PROBLEM DETAILS => Print the text of every entry below line for line, without changing a character, and leave the pictures out.

SOURCE DATA =>

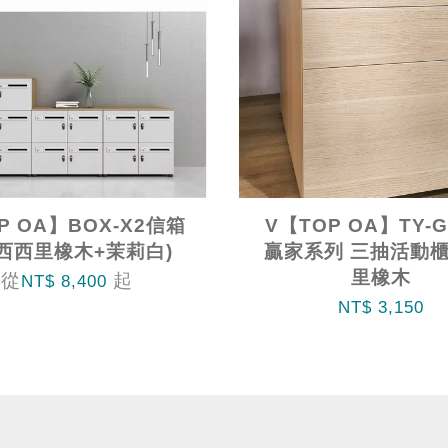
P OA】BOX-X2信箱
V【TOP OA】TY-G
(西西里橡木+茉莉白)
贏家系列 三抽活動櫃
里橡木
從
起
NT$ 8,400
NT$ 3,150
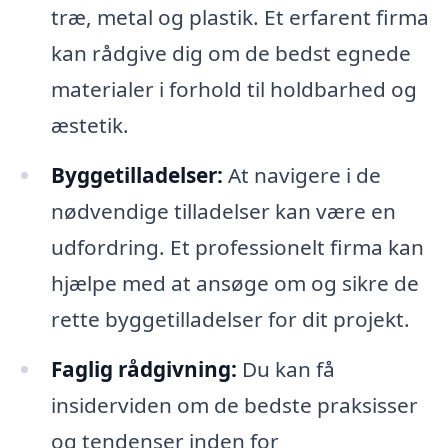
træ, metal og plastik. Et erfarent firma
kan rådgive dig om de bedst egnede
materialer i forhold til holdbarhed og
æstetik.
Byggetilladelser:
At navigere i de
nødvendige tilladelser kan være en
udfordring. Et professionelt firma kan
hjælpe med at ansøge om og sikre de
rette byggetilladelser for dit projekt.
Faglig rådgivning:
Du kan få
insiderviden om de bedste praksisser
og tendenser inden for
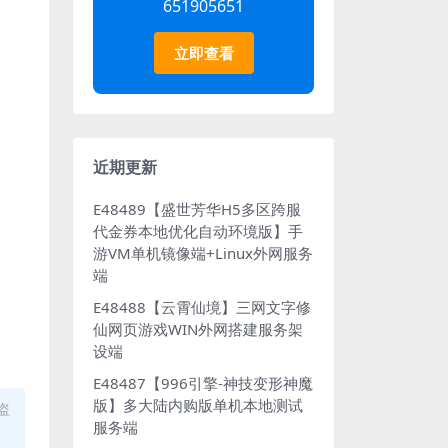
651905651
立即查看
近期更新
E48489【盛世芳华H5多区跨服
代金券本地优化自动环境版】手
游VM单机镜像端+Linux外网服务
端
E48488【云霄仙境】三网文字修
仙网页游戏WIN外网搭建服务架
设端
E48487【996引擎-神技变形神魔
版】多大陆内购版单机本地测试
盗
服务端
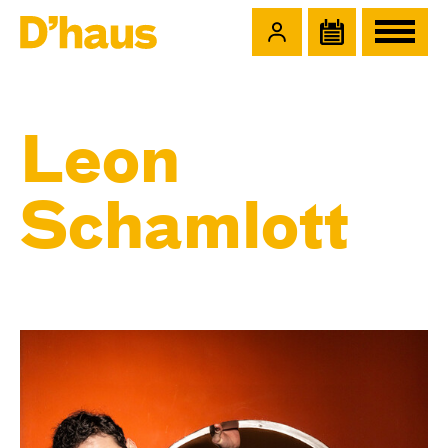
Zum Hauptinhalt springen
Zum Footer springen
Leon
Schamlott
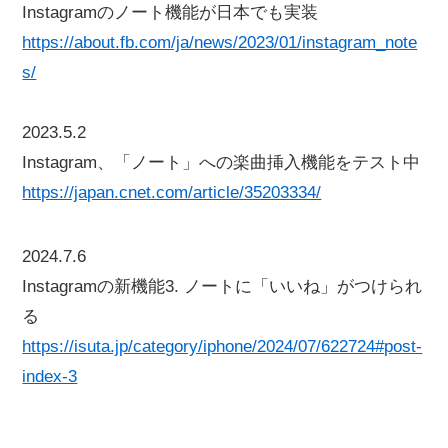
Instagramのノート機能が日本でも実装
https://about.fb.com/ja/news/2023/01/instagram_note
s/
2023.5.2
Instagram、「ノート」への楽曲挿入機能をテスト中
https://japan.cnet.com/article/35203334/
2024.7.6
Instagramの新機能3. ノートに「いいね」がつけられ
る
https://isuta.jp/category/iphone/2024/07/622724#post-
index-3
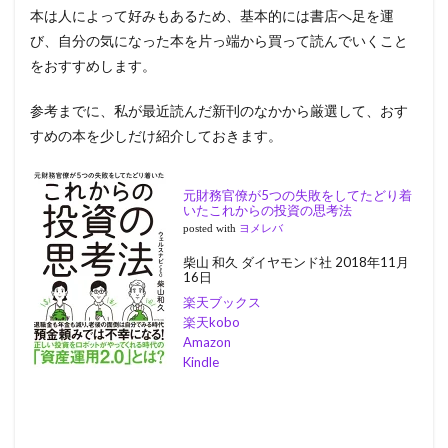
本は人によって好みもあるため、基本的には書店へ足を運
び、自分の気になった本を片っ端から買って読んでいくこと
をおすすめします。
参考までに、私が最近読んだ新刊のなかから厳選して、おす
すめの本を少しだけ紹介しておきます。
元財務官僚が5つの失敗をしてたどり着
いたこれからの投資の思考法
posted with
ヨメレバ
柴山 和久 ダイヤモンド社 2018年11月
16日
楽天ブックス
楽天kobo
Amazon
Kindle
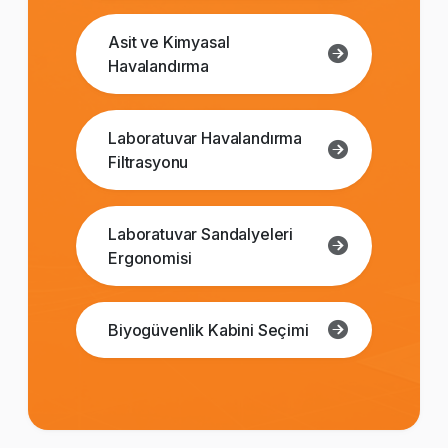
Asit ve Kimyasal
Havalandırma
Laboratuvar Havalandırma
Filtrasyonu
Laboratuvar Sandalyeleri
Ergonomisi
Biyogüvenlik Kabini Seçimi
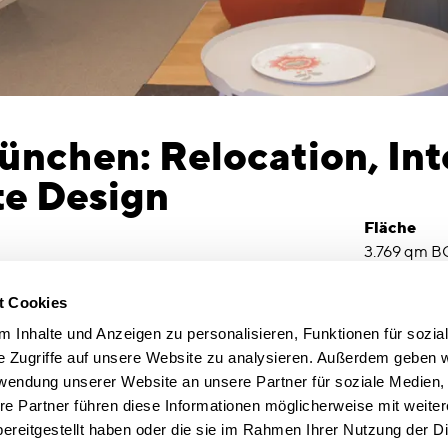
ünchen: Relocation, Int
te Design
Fläche
3.769 qm 
Arbeitsplä
186
t Cookies
Fertigstel
 Inhalte und Anzeigen zu personalisieren, Funktionen für sozia
ogramm, Integrationsplanung am neuen
2017
e Zugriffe auf unsere Website zu analysieren. Außerdem geben w
usbaustandards, Farb- und Materialkonzept,
Architekt
rwendung unserer Website an unsere Partner für soziale Medien
rflächen, Projektmanagement
Antonio Cit
re Partner führen diese Informationen möglicherweise mit weite
Partner
ereitgestellt haben oder die sie im Rahmen Ihrer Nutzung der D
en für Reply schuf unser Team ein Flagship, das
Fotos: form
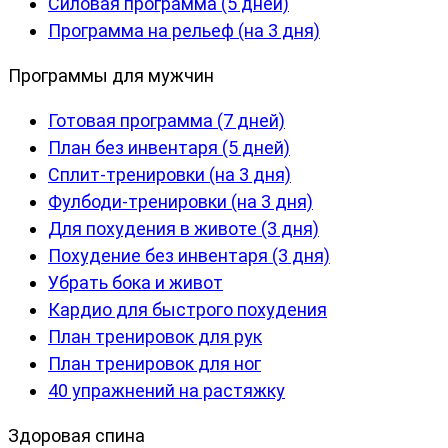
Силовая программа (5 дней)
Программа на рельеф (на 3 дня)
Программы для мужчин
Готовая программа (7 дней)
План без инвентаря (5 дней)
Сплит-тренировки (на 3 дня)
Фулбоди-тренировки (на 3 дня)
Для похудения в животе (3 дня)
Похудение без инвентаря (3 дня)
Убрать бока и живот
Кардио для быстрого похудения
План тренировок для рук
План тренировок для ног
40 упражнений на растяжку
Здоровая спина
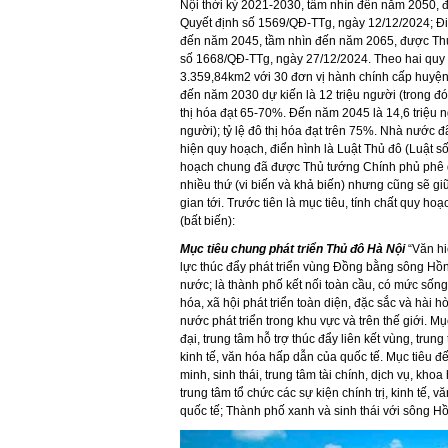
Nội thời kỳ 2021-2030, tầm nhìn đến năm 2050, 
Quyết định số 1569/QĐ-TTg, ngày 12/12/2024; Đ
đến năm 2045, tầm nhìn đến năm 2065, được Thủ
số 1668/QĐ-TTg, ngày 27/12/2024. Theo hai quy 
3.359,84km2 với 30 đơn vị hành chính cấp huyện,
đến năm 2030 dự kiến là 12 triệu người (trong đó 
thị hóa đạt 65-70%. Đến năm 2045 là 14,6 triệu n
người); tỷ lệ đô thị hóa đạt trên 75%. Nhà nước đ
hiện quy hoạch, điển hình là Luật Thủ đô (Luật 
hoạch chung đã được Thủ tướng Chính phủ phê du
nhiều thứ (vi biến và khả biến) nhưng cũng sẽ giữ 
gian tới. Trước tiên là mục tiêu, tính chất quy hoạ
(bất biến):
Mục tiêu chung phát triển Thủ đô Hà Nội
“Văn hi
lực thúc đẩy phát triển vùng Đồng bằng sông Hồn
nước; là thành phố kết nối toàn cầu, có mức sống
hóa, xã hội phát triển toàn diện, đặc sắc và hài h
nước phát triển trong khu vực và trên thế giới. M
đại, trung tâm hỗ trợ thúc đẩy liên kết vùng, tru
kinh tế, văn hóa hấp dẫn của quốc tế. Mục tiêu đ
minh, sinh thái, trung tâm tài chính, dịch vụ, kh
trung tâm tổ chức các sự kiện chính trị, kinh tế,
quốc tế; Thành phố xanh và sinh thái với sông Hồ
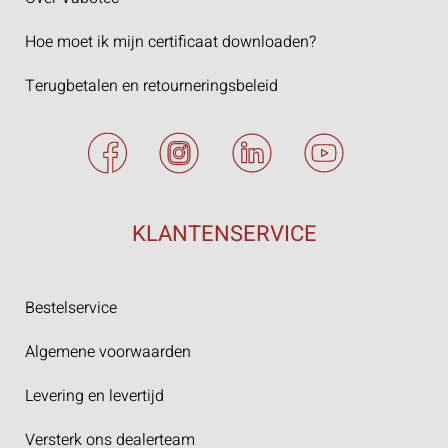
Hoe moet ik mijn certificaat downloaden?
Terugbetalen en retourneringsbeleid
KLANTENSERVICE
Bestelservice
Algemene voorwaarden
Levering en levertijd
Versterk ons dealerteam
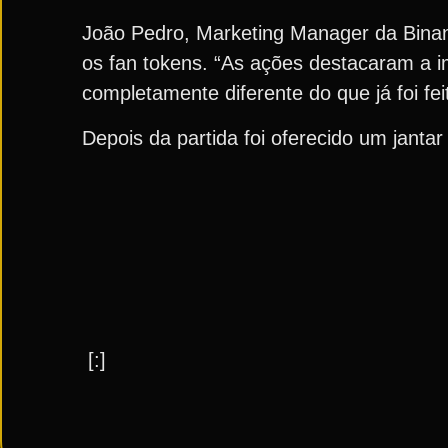
João Pedro, Marketing Manager da Binan
os fan tokens. “As ações destacaram a i
completamente diferente do que já foi fei
Depois da partida foi oferecido um janta
[:]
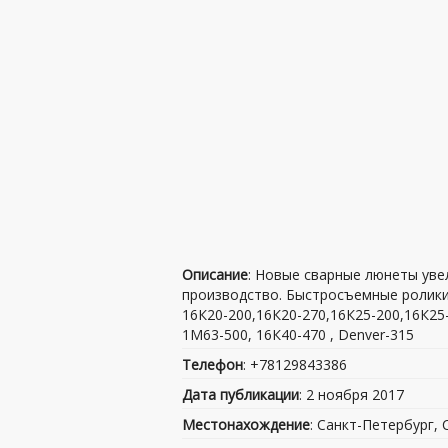
Описание
: Новые сварные люнеты ув
производство. Быстросъемные ролики 
16К20-200,16К20-270,16К25-200,16К25
1М63-500, 16К40-470 , Denver-315
Телефон
: +78129843386
Дата публикации
: 2 ноября 2017
Местонахождение
: Санкт-Петербург,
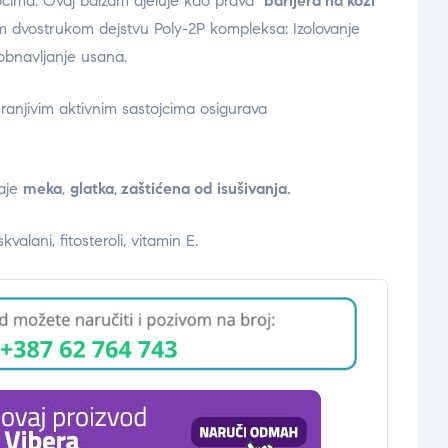
niocima. Ovaj balzam djeluje kao prava
barijera na koži
nom dvostrukom dejstvu Poly-2P kompleksa: Izolovanje
obnavljanje usana.
anjivim aktivnim sastojcima osigurava
aje
meka
,
glatka
,
zaštićena od isušivanja.
valani, fitosteroli, vitamin E.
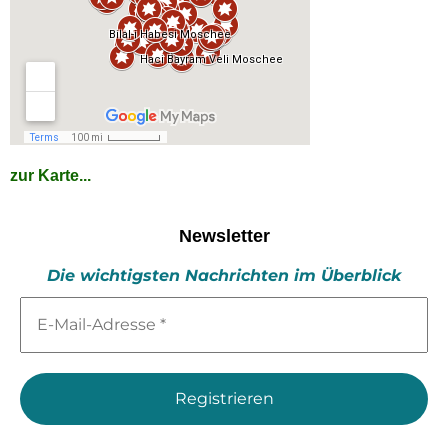
zur Karte...
Newsletter
Die wichtigsten Nachrichten im Überblick
E-
Mail-
Adresse
*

SOLUTION TO THIS EXERCISE =>
P OA】BOX-X2信箱
V【TOP OA】TY-G
(西西里橡木+茉莉白)
贏家系列 三抽活動櫃
里橡木
從
起
NT$ 8,400
NT$ 3,150
træ, metal og plastik. Et erfarent firma
kan rådgive dig om de bedst egnede
materialer i forhold til holdbarhed og
æstetik.
Byggetilladelser:
At navigere i de
nødvendige tilladelser kan være en
udfordring. Et professionelt firma kan
hjælpe med at ansøge om og sikre de
rette byggetilladelser for dit projekt.
Faglig rådgivning:
Du kan få
insiderviden om de bedste praksisser
og tendenser inden for
651905651
立即查看
近期更新
E48489【盛世芳华H5多区跨服
代金券本地优化自动环境版】手
游VM单机镜像端+Linux外网服务
端
E48488【云霄仙境】三网文字修
仙网页游戏WIN外网搭建服务架
设端
E48487【996引擎-神技变形神魔
版】多大陆内购版单机本地测试
盗
服务端
Zum Hauptinhalt springen
Zum Footer springen
Leon
Schamlott
Instagramのノート機能が日本でも実装
https://about.fb.com/ja/news/2023/01/instagram_note
s/
2023.5.2
Instagram、「ノート」への楽曲挿入機能をテスト中
https://japan.cnet.com/article/35203334/
2024.7.6
Instagramの新機能3. ノートに「いいね」がつけられ
る
https://isuta.jp/category/iphone/2024/07/622724#post-
index-3
本は人によって好みもあるため、基本的には書店へ足を運
び、自分の気になった本を片っ端から買って読んでいくこと
をおすすめします。
参考までに、私が最近読んだ新刊のなかから厳選して、おす
すめの本を少しだけ紹介しておきます。
元財務官僚が5つの失敗をしてたどり着
いたこれからの投資の思考法
posted with
ヨメレバ
柴山 和久 ダイヤモンド社 2018年11月
16日
楽天ブックス
楽天kobo
Amazon
Kindle
Asit ve Kimyasal
Havalandırma
Laboratuvar Havalandırma
Filtrasyonu
Laboratuvar Sandalyeleri
Ergonomisi
Biyogüvenlik Kabini Seçimi
ünchen: Relocation, Int
te Design
Fläche
3.769 qm 
Arbeitsplä
186
t Cookies
Fertigstel
 Inhalte und Anzeigen zu personalisieren, Funktionen für sozia
ogramm, Integrationsplanung am neuen
2017
e Zugriffe auf unsere Website zu analysieren. Außerdem geben w
usbaustandards, Farb- und Materialkonzept,
Architekt
rwendung unserer Website an unsere Partner für soziale Medien
rflächen, Projektmanagement
Antonio Cit
re Partner führen diese Informationen möglicherweise mit weite
Partner
ereitgestellt haben oder die sie im Rahmen Ihrer Nutzung der D
en für Reply schuf unser Team ein Flagship, das
Fotos: form
Силовая программа (5 дней)
Программа на рельеф (на 3 дня)
Программы для мужчин
Готовая программа (7 дней)
План без инвентаря (5 дней)
Сплит-тренировки (на 3 дня)
Фулбоди-тренировки (на 3 дня)
Для похудения в животе (3 дня)
Похудение без инвентаря (3 дня)
Убрать бока и живот
Кардио для быстрого похудения
План тренировок для рук
План тренировок для ног
40 упражнений на растяжку
Здоровая спина
Nội thời kỳ 2021-2030, tầm nhìn đến năm 2050, 
Quyết định số 1569/QĐ-TTg, ngày 12/12/2024; Đ
đến năm 2045, tầm nhìn đến năm 2065, được Thủ
số 1668/QĐ-TTg, ngày 27/12/2024. Theo hai quy 
3.359,84km2 với 30 đơn vị hành chính cấp huyện,
đến năm 2030 dự kiến là 12 triệu người (trong đó 
thị hóa đạt 65-70%. Đến năm 2045 là 14,6 triệu n
người); tỷ lệ đô thị hóa đạt trên 75%. Nhà nước đ
hiện quy hoạch, điển hình là Luật Thủ đô (Luật 
hoạch chung đã được Thủ tướng Chính phủ phê du
nhiều thứ (vi biến và khả biến) nhưng cũng sẽ giữ 
gian tới. Trước tiên là mục tiêu, tính chất quy hoạ
(bất biến):
Mục tiêu chung phát triển Thủ đô Hà Nội
“Văn hi
lực thúc đẩy phát triển vùng Đồng bằng sông Hồn
nước; là thành phố kết nối toàn cầu, có mức sống
hóa, xã hội phát triển toàn diện, đặc sắc và hài h
nước phát triển trong khu vực và trên thế giới. M
đại, trung tâm hỗ trợ thúc đẩy liên kết vùng, tru
kinh tế, văn hóa hấp dẫn của quốc tế. Mục tiêu đ
minh, sinh thái, trung tâm tài chính, dịch vụ, kh
trung tâm tổ chức các sự kiện chính trị, kinh tế,
quốc tế; Thành phố xanh và sinh thái với sông Hồ
Hoe moet ik mijn certificaat downloaden?
Terugbetalen en retourneringsbeleid
KLANTENSERVICE
Bestelservice
Algemene voorwaarden
Levering en levertijd
Versterk ons dealerteam
João Pedro, Marketing Manager da Binan
os fan tokens. “As ações destacaram a i
completamente diferente do que já foi fei
Depois da partida foi oferecido um janta
[:]
Описание
: Новые сварные люнеты ув
производство. Быстросъемные ролики 
16К20-200,16К20-270,16К25-200,16К25
1М63-500, 16К40-470 , Denver-315
Телефон
: +78129843386
Дата публикации
: 2 ноября 2017
Местонахождение
: Санкт-Петербург,
niocima. Ovaj balzam djeluje kao prava
barijera na koži
nom dvostrukom dejstvu Poly-2P kompleksa: Izolovanje
obnavljanje usana.
anjivim aktivnim sastojcima osigurava
aje
meka
,
glatka
,
zaštićena od isušivanja.
valani, fitosteroli, vitamin E.
zur Karte...
Newsletter
Die wichtigsten Nachrichten im Überblick
E-
Mail-
Adresse
*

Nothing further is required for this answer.